Por outro lado, a mesma Lei determina, como uma das Competências do Presidente da Câmara o seguinte:

Artº 35º
y) Enviar à assembleia municipal, para os efeitos previstos na alínea c) do n.º 2 do artigo 25.º, toda a documentação, designadamente relatórios, pareceres, memorandos e documentos de igual natureza, incluindo a respeitante às entidades abrangidas pelo regime jurídico da atividade empresarial local e das participações locais, quando existam, indispensável para a compreensão e análise crítica e objetiva da informação aí inscrita.

Disse na Assembleia Municipal de Caminha o senhor Presidente Rui Lages, quase textualmente: “escrevo o que quero, o que eu acho que devo escrever e ninguém me vai condicionar ou quartar a minha liberdade de escrita”.

Perante esta afirmação, o senhor Presidente da Assembleia Municipal ficou quedo e mudo, quando era sua obrigação, recordar a Lei ao senhor Presidente da Câmara e recordar-lhe que tem de a cumprir, como qualquer outro Cidadão.

O Dr. Rui Lages -como este escribinhador- na sua vida privada até pode ser poeta; como Presidente da Câmara de Caminha tem de cumprir a Lei, o que neste caso não faz.

Nem faz ele, nem o faz o Presidente da AM, que parece só ser forte com os fracos.

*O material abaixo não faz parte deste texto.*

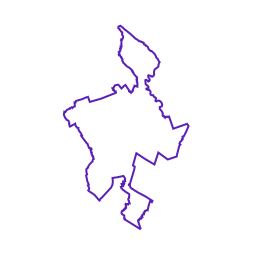 Kota Tebing Tinggi, Sumatera Utara, Indonesia, rotated 161°
{"feature_id": "22746128B29639616204280", "entity_name": "Kota Tebing Tinggi", "entity_type": "district", "adm_level": 2, "iso_a3": "IDN", "parent_name": "Indonesia", "parent_adm1": "Sumatera Utara", "projection": "equal_earth", "projection_center": [99.154, 3.328], "detail": "fine", "context": "isolated", "style": "outline", "palette": "violet", "viewbox_px": 256, "rotation_deg": 161, "n_neighbors": 0, "source": "geoboundaries", "source_scale": "gbopen_adm2", "svg_char_len": 5834}
<svg xmlns="http://www.w3.org/2000/svg" viewBox="0 0 256 256"><g transform="rotate(161 128 128)"><path d="M160.9,42.7L149.6,28.8L148.9,28.9L148.8,35.8L148.7,36.9L148.5,37.5L148.0,37.7L147.5,37.3L146.9,37.7L146.8,38.3L145.9,38.7L145.4,38.2L145.2,38.5L144.6,38.3L143.9,38.9L144.0,39.6L143.4,39.4L143.5,40.1L143.2,40.6L142.8,41.1L142.4,41.1L142.1,41.4L141.2,41.1L140.6,41.8L140.7,42.4L140.6,42.9L139.6,43.1L139.1,44.0L138.3,43.8L137.7,44.2L136.9,44.3L136.2,43.8L134.0,47.5L130.9,51.7L129.6,50.1L128.6,51.2L134.5,58.4L139.3,63.5L142.4,67.2L143.7,69.1L144.0,69.2L145.1,70.9L144.9,72.7L145.8,73.7L145.5,74.4L145.1,74.5L144.6,74.0L143.7,75.5L135.9,86.3L134.2,89.2L135.5,91.0L128.3,101.4L122.0,93.2L114.9,84.9L107.3,94.9L100.7,85.3L91.2,85.2L90.7,86.3L86.2,93.1L86.2,93.4L85.1,94.5L83.9,95.3L84.5,96.1L84.5,96.4L82.9,98.1L81.9,98.2L80.7,99.3L80.7,99.7L80.0,99.6L79.9,100.3L79.6,100.5L79.3,102.0L78.5,101.8L78.2,102.2L77.7,102.2L73.9,105.9L70.1,110.2L70.8,112.7L85.4,112.6L85.5,125.5L86.6,125.4L86.7,125.8L87.9,126.1L89.3,125.6L89.2,126.1L89.2,126.7L89.5,127.0L90.2,126.8L90.4,127.0L90.1,127.2L90.2,127.5L91.2,128.3L90.8,129.1L90.7,129.8L90.4,130.3L90.5,130.7L90.3,131.4L90.9,133.7L91.8,135.5L91.1,137.5L89.2,137.4L88.4,138.2L88.0,139.3L88.1,141.3L88.9,142.9L90.0,143.9L91.4,144.2L92.5,143.9L93.0,144.2L93.2,144.6L93.0,145.1L91.8,147.1L92.1,147.9L92.9,148.4L93.4,149.3L93.4,150.7L94.0,151.1L95.2,151.4L95.8,152.4L95.7,153.3L95.1,154.1L94.9,155.0L95.0,155.9L95.5,157.0L96.8,157.6L97.9,158.5L97.9,159.1L97.6,159.3L96.8,159.2L96.7,158.8L96.2,158.6L95.8,158.8L95.3,160.2L95.4,161.0L97.0,163.5L97.0,164.1L96.6,165.2L96.3,166.9L95.9,167.7L95.2,167.7L94.0,166.3L93.7,165.4L92.6,165.5L92.2,165.9L91.8,166.4L91.7,167.1L92.2,169.0L92.1,169.7L92.0,170.8L91.5,171.2L89.9,170.1L89.7,169.5L89.0,169.3L88.9,169.0L88.4,169.0L87.9,168.6L87.5,168.7L86.1,169.8L85.7,170.3L85.3,172.4L83.9,174.5L83.1,174.9L79.9,175.9L79.2,176.3L78.5,178.1L78.0,178.5L77.6,179.3L76.7,179.9L77.2,181.7L77.4,183.7L78.4,185.5L78.2,186.4L78.6,189.1L80.7,193.2L81.4,193.3L82.3,194.7L82.3,195.0L82.9,196.2L82.8,198.1L83.3,199.0L84.3,200.0L84.3,200.8L84.6,201.2L85.4,201.5L85.6,202.0L85.4,203.5L85.8,204.0L86.4,204.0L87.1,205.2L87.8,205.3L88.4,206.2L89.2,206.4L90.8,209.1L91.1,209.1L91.7,209.9L95.3,216.5L98.6,221.7L99.1,222.2L100.2,224.7L100.6,225.1L102.0,227.2L104.0,227.0L104.7,225.5L103.8,224.3L103.7,223.9L103.9,223.5L103.3,222.4L103.2,221.5L102.8,221.1L102.7,220.5L102.3,220.3L102.4,219.7L103.0,218.9L103.2,218.4L103.2,217.9L102.8,216.7L103.0,215.5L103.2,215.1L104.4,214.2L104.4,213.7L104.8,213.4L105.2,213.5L105.6,213.9L106.1,213.2L105.8,212.4L107.1,209.3L107.0,209.0L107.4,207.8L108.4,207.7L108.4,206.8L108.0,206.6L108.3,206.2L108.7,206.3L108.7,205.8L109.6,205.7L109.5,205.1L109.6,204.9L109.6,204.3L109.9,203.8L110.5,203.9L111.0,202.8L111.7,202.8L111.8,202.5L111.6,202.3L111.8,201.8L112.1,202.0L112.1,201.5L112.1,200.5L112.9,200.3L112.8,199.6L111.9,199.5L111.8,198.3L111.3,197.7L111.1,197.0L111.2,196.6L111.5,196.6L111.4,195.9L110.9,195.2L110.8,194.4L111.6,193.5L111.2,192.3L111.2,191.0L110.4,190.0L110.2,188.9L109.8,188.6L109.1,186.8L107.3,184.8L105.5,181.7L105.2,180.6L105.6,180.5L105.6,180.0L105.1,179.2L105.3,178.8L104.8,178.2L104.9,177.2L103.9,174.9L103.8,174.4L103.4,173.8L103.4,173.2L103.1,173.2L103.1,172.5L103.7,171.6L103.6,171.3L103.7,170.9L104.2,170.8L104.1,169.3L104.2,168.9L104.4,169.6L104.6,169.3L104.4,167.8L104.7,167.5L104.6,167.1L105.6,164.3L106.1,164.9L106.5,165.0L106.5,164.7L108.0,165.9L108.7,164.7L109.1,164.7L110.8,162.8L111.3,162.1L111.1,161.8L111.6,161.3L113.6,160.3L113.8,161.8L114.8,161.8L115.1,162.3L114.8,162.8L114.8,163.4L116.4,169.5L118.7,168.9L119.5,168.2L120.4,168.0L121.3,167.5L122.8,171.6L123.3,172.2L126.3,172.6L127.3,171.8L127.7,171.7L128.3,170.9L129.2,170.6L129.8,170.8L129.9,170.3L129.5,169.4L129.6,169.1L128.9,169.0L128.8,168.4L129.3,168.1L128.2,166.5L127.7,166.5L127.8,165.4L128.1,165.2L143.6,164.5L155.6,165.1L155.7,170.3L156.0,170.2L156.8,170.6L162.2,170.2L168.4,170.5L169.1,170.0L169.2,169.3L170.3,169.6L170.4,169.0L170.3,168.5L170.5,168.3L171.3,165.7L173.0,165.7L174.1,165.0L174.6,165.9L176.3,165.7L177.2,165.4L177.1,165.2L179.4,165.1L180.9,164.4L182.1,163.4L182.9,164.1L184.2,161.8L184.3,160.3L184.1,157.9L183.5,156.6L183.4,155.8L181.9,154.3L181.9,151.6L182.5,150.9L182.1,148.7L182.5,148.6L182.4,148.2L176.5,149.3L176.8,147.7L176.2,145.1L174.9,144.2L175.3,143.5L175.2,141.8L175.0,140.3L174.5,139.5L173.9,135.9L174.8,135.8L171.9,126.8L171.4,126.3L171.4,122.0L170.6,121.7L170.6,120.9L169.4,120.7L169.3,120.0L169.8,119.9L170.6,119.2L170.2,117.9L170.8,117.3L170.8,116.8L170.3,116.3L171.0,115.2L170.6,114.6L170.8,113.7L170.8,113.4L170.2,112.8L170.2,112.4L170.6,112.2L170.4,111.7L170.6,111.2L170.4,109.9L171.3,109.7L171.8,109.2L172.4,107.9L173.4,107.6L175.8,106.3L178.2,104.6L178.4,103.8L179.5,103.1L180.0,103.2L180.8,102.6L181.6,100.2L181.8,97.4L182.6,97.2L183.1,96.7L183.5,92.6L183.8,91.4L183.5,87.4L183.9,86.6L184.6,86.7L184.3,83.8L184.7,82.9L185.9,81.9L185.5,81.0L182.3,76.9L181.2,75.1L179.0,69.5L178.5,68.7L177.7,69.6L176.9,70.1L175.3,70.7L163.0,77.4L162.3,78.4L161.2,79.3L159.7,82.5L158.9,85.8L154.2,84.9L147.9,84.1L147.4,82.4L147.3,81.0L147.5,81.0L147.7,80.1L148.0,79.7L147.8,78.7L148.1,78.5L150.0,79.1L150.2,78.6L149.5,76.8L150.7,75.5L150.7,77.3L152.3,77.3L152.3,74.7L153.0,74.5L153.9,74.6L153.8,73.0L153.0,71.4L150.6,67.9L148.4,65.2L148.7,63.8L149.5,62.4L149.6,61.6L150.6,61.2L151.0,60.3L151.1,59.6L150.8,59.0L151.0,58.2L151.0,56.7L151.1,56.8L152.8,55.6L153.6,56.6L153.8,56.6L154.1,56.1L154.7,56.0L155.1,56.8L155.3,56.6L155.1,55.3L155.5,54.7L155.6,53.7L156.0,53.7L155.9,53.0L156.5,52.7L157.4,52.8L157.6,52.1L158.5,52.2L158.7,51.6L159.8,51.3L160.2,51.7L160.9,51.4L161.6,50.3L161.7,49.7L161.9,49.4L161.4,48.0L160.2,46.9L160.0,46.4L160.9,44.0L160.5,43.7L160.5,43.0L160.9,42.7Z" fill="none" stroke="#5b21b6" stroke-width="2"/></g></svg>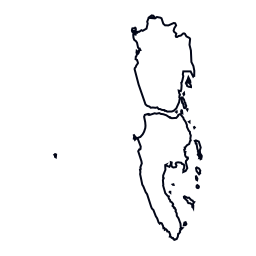 outline of Ko Lanta, Krabi, Thailand
{"feature_id": "78962969B16427813486063", "entity_name": "Ko Lanta", "entity_type": "district", "adm_level": 2, "iso_a3": "THA", "parent_name": "Thailand", "parent_adm1": "Krabi", "projection": "robinson", "projection_center": [99.092, 7.662], "detail": "fine", "context": "isolated", "style": "outline", "palette": "ink", "viewbox_px": 256, "rotation_deg": 0, "n_neighbors": 0, "source": "geoboundaries", "source_scale": "gbopen_adm2", "svg_char_len": 5980}
<svg xmlns="http://www.w3.org/2000/svg" viewBox="0 0 256 256"><path d="M156.9,17.0L155.0,18.4L148.7,17.8L147.2,21.7L147.7,23.5L146.5,28.6L142.7,30.8L141.4,30.2L139.2,31.8L138.3,31.7L136.8,33.3L137.3,31.9L136.6,31.9L136.1,32.4L135.6,34.6L133.8,34.2L133.2,34.8L133.5,37.8L134.2,39.8L136.0,41.2L137.0,42.7L138.0,47.3L138.7,48.4L139.6,48.5L140.4,50.1L138.9,50.5L139.0,51.8L138.7,52.7L137.9,53.9L136.9,54.5L136.3,56.2L135.8,56.7L135.6,59.2L137.0,59.9L137.9,62.6L137.9,63.3L136.3,65.5L135.6,67.3L134.8,68.1L134.6,69.2L138.6,84.5L145.5,104.4L147.1,105.8L149.5,106.6L150.7,107.7L152.8,107.5L155.6,107.8L157.3,107.4L158.7,109.1L160.0,109.0L161.9,109.9L164.5,110.1L164.7,110.8L166.4,111.0L167.2,111.6L171.9,111.5L173.8,110.7L176.3,108.4L179.1,102.2L179.8,98.1L179.8,97.5L179.3,97.2L179.5,95.7L180.0,94.8L179.2,93.2L178.7,90.6L180.8,91.1L181.3,89.4L181.6,85.4L181.3,82.7L181.7,82.5L182.5,79.9L183.3,76.1L182.8,74.4L183.3,71.4L190.6,71.4L193.2,76.6L193.8,75.9L194.2,75.9L194.3,70.8L193.4,66.1L191.4,62.0L190.9,50.5L189.5,44.8L190.1,39.0L189.5,38.0L186.4,36.4L184.9,33.8L184.1,33.4L183.2,33.5L180.8,35.6L178.6,36.0L177.1,37.0L176.1,36.9L175.7,36.0L176.3,33.6L174.1,31.8L173.6,30.7L174.3,28.2L176.1,25.4L175.2,23.3L173.8,23.0L168.4,25.4L165.0,25.3L163.3,23.7L161.5,18.3L160.4,17.7L156.9,17.0ZM160.8,113.9L159.3,113.1L156.5,113.7L154.6,113.3L149.7,114.9L148.4,114.8L148.2,114.6L148.6,114.0L148.2,113.9L144.8,114.9L144.1,116.8L145.2,122.1L145.5,125.7L145.3,128.0L144.1,131.7L142.7,134.3L140.4,136.9L136.9,138.2L135.3,136.9L133.5,134.4L134.2,136.0L133.8,138.6L134.3,138.7L134.9,139.8L135.3,139.3L135.0,138.6L135.6,138.2L137.9,139.1L140.7,146.5L140.5,149.0L139.9,149.5L139.3,149.4L138.2,151.2L141.4,161.1L141.8,163.4L140.4,167.2L140.7,169.0L140.5,169.6L140.0,169.7L140.4,172.0L140.1,174.1L142.3,184.7L143.3,186.3L145.7,192.2L147.1,194.2L151.1,206.6L151.9,208.5L153.4,210.0L155.8,216.2L157.2,218.4L158.6,222.4L159.7,223.7L160.7,222.9L161.8,223.4L163.1,226.2L163.4,228.2L164.3,228.0L164.7,228.4L164.8,229.8L166.0,229.3L167.2,230.5L167.2,231.4L169.1,231.9L170.3,235.0L169.8,236.6L170.9,236.8L171.6,237.8L172.9,237.9L173.2,238.8L174.2,239.2L174.4,240.6L174.8,239.4L176.6,239.1L177.8,236.7L178.2,233.8L179.0,233.6L180.1,232.0L179.8,231.2L180.5,230.1L180.2,228.8L180.8,228.0L180.5,223.7L178.5,218.3L176.8,215.8L176.7,213.4L175.5,211.1L175.8,210.6L175.7,209.5L174.7,208.5L174.7,207.9L173.8,207.7L173.7,206.7L172.6,206.1L172.6,205.3L173.2,204.4L173.0,203.7L171.6,202.1L170.3,201.5L170.1,200.2L168.9,198.7L168.5,197.1L168.8,196.4L167.6,195.9L165.3,193.2L163.1,185.5L163.3,184.9L162.9,180.0L163.7,178.2L163.1,177.9L163.2,175.4L165.4,169.8L165.2,165.1L166.1,164.7L165.9,165.0L166.6,165.7L169.4,166.8L170.9,164.2L170.8,162.2L171.7,162.5L171.4,165.0L171.6,165.9L172.2,166.9L173.3,167.5L175.9,167.1L176.5,165.5L175.6,163.8L176.2,162.7L178.1,162.3L181.4,162.8L182.1,164.0L183.7,164.4L184.2,165.4L184.2,167.7L183.3,169.8L183.6,170.1L183.3,172.0L185.6,171.0L187.3,168.1L185.8,162.1L186.1,160.7L186.8,160.2L187.5,158.9L187.9,158.8L188.0,158.2L187.7,157.4L186.5,157.4L185.5,156.2L185.0,154.7L185.2,153.3L184.9,152.8L185.4,152.0L184.6,151.7L184.2,149.6L185.1,148.9L184.7,147.5L185.3,147.3L187.0,145.2L189.2,144.0L190.1,140.9L190.7,140.5L190.3,138.6L190.8,135.5L190.0,133.6L189.9,131.8L188.8,130.8L186.9,126.8L186.9,125.0L185.5,121.7L183.7,119.2L183.4,117.9L180.5,114.3L179.8,114.2L178.2,115.1L178.0,116.0L176.3,117.9L171.9,118.2L170.1,117.7L170.2,116.4L169.7,117.5L166.4,115.3L163.2,114.2L160.8,113.9ZM195.9,140.4L194.8,140.9L195.7,142.3L195.7,143.2L196.3,143.5L196.1,143.9L196.6,144.3L197.4,149.0L198.1,150.8L198.4,150.9L197.9,151.8L198.4,152.5L198.4,153.5L198.0,154.1L198.5,154.3L198.1,155.0L198.4,155.2L200.1,153.1L199.8,150.5L200.7,147.5L198.8,141.6L195.9,140.4ZM187.7,197.9L184.6,196.3L183.9,196.7L184.0,197.8L187.5,201.0L187.5,201.7L188.3,203.1L190.3,203.3L192.2,204.7L192.3,206.8L192.7,206.8L193.2,207.8L193.3,205.6L192.9,204.1L194.2,202.1L193.4,201.9L192.6,200.6L191.4,200.2L188.9,197.6L187.7,197.9ZM185.0,108.2L186.1,106.6L186.2,105.7L185.4,104.1L185.4,103.1L184.7,102.4L184.0,99.6L182.5,97.5L182.0,97.4L181.5,98.5L182.2,102.9L183.0,103.5L184.1,107.9L185.0,108.2ZM199.1,168.6L196.8,167.4L196.0,168.1L196.6,171.1L199.1,174.3L200.2,173.2L199.9,172.2L200.3,170.7L199.1,168.6ZM191.0,87.1L191.0,86.0L190.4,84.4L187.6,81.6L186.5,83.5L187.1,85.9L188.5,86.7L191.0,87.1ZM135.7,28.2L135.1,27.7L134.6,28.2L132.4,28.4L131.9,30.2L132.1,31.3L135.5,30.5L135.9,29.9L135.7,28.2ZM201.7,155.7L200.1,153.3L200.0,154.1L200.3,154.6L199.4,155.1L199.7,156.2L199.1,156.7L199.5,157.3L199.3,157.9L200.0,157.7L200.5,159.2L201.3,158.8L201.2,157.8L201.7,157.0L201.7,155.7ZM154.9,17.6L153.3,15.7L151.7,15.4L149.5,17.0L151.5,17.7L154.9,17.6ZM190.3,81.9L190.2,80.9L188.4,77.3L188.0,78.5L188.2,80.3L189.4,81.6L190.3,81.9ZM185.6,225.1L186.4,224.0L185.6,222.2L184.4,222.6L183.8,225.3L185.6,225.1ZM198.0,188.1L198.7,187.6L198.9,186.7L198.5,185.9L197.3,185.1L196.7,185.6L196.5,187.0L197.0,187.8L198.0,188.1ZM197.1,180.2L197.4,178.6L195.9,175.6L196.0,178.6L196.4,179.8L197.1,180.2ZM133.8,33.9L135.3,33.7L135.4,32.7L134.9,31.7L134.0,31.3L133.4,33.3L133.8,33.9ZM55.1,154.1L54.3,154.8L55.0,155.5L55.0,156.8L55.8,157.3L56.1,154.5L55.1,154.1ZM137.3,53.3L137.9,52.8L137.7,51.7L136.7,50.9L136.5,52.8L137.3,53.3ZM182.3,113.2L182.0,110.5L181.5,110.3L181.1,111.2L181.3,112.7L182.3,113.2ZM183.8,94.9L184.2,94.4L184.0,93.0L183.3,93.8L183.8,94.9ZM187.0,82.1L187.3,81.4L187.1,80.6L186.3,82.2L187.0,82.1ZM176.6,112.4L176.8,112.1L176.7,111.5L176.1,112.0L176.6,112.4ZM182.4,228.1L181.6,228.0L181.8,228.7L182.4,228.1ZM173.6,184.9L173.4,184.3L172.7,184.5L173.1,184.9L173.6,184.9ZM194.3,127.0L194.0,127.2L194.3,128.0L194.8,127.5L194.3,127.0ZM186.3,84.5L186.4,82.9L186.1,83.5L186.3,84.5ZM170.3,191.8L169.7,191.8L169.6,192.0L170.3,192.6L170.3,191.8ZM133.0,32.5L133.2,32.0L133.2,31.6L132.7,32.0L133.0,32.5ZM187.3,110.0L187.6,109.2L187.2,109.0L187.0,109.5L187.3,110.0ZM189.5,121.5L189.0,121.8L189.5,122.2L189.5,121.5Z" fill="none" stroke="#020617" stroke-width="2"/></svg>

É o que os 4.000 Caminhenses que votaram Miguel Alves quiseram. E o que os 5.000 que se abstiveram, permitiram.

Carlos Novais de Araújo
Leiria, 30 de Junho de 2023

*o texto reproduzido apenas expressa a Opinião do autor e não vincula a Direção nem a Linha Editorial do Jornal C O Caminhense, podendo estar até, nas antípodas das mesmas.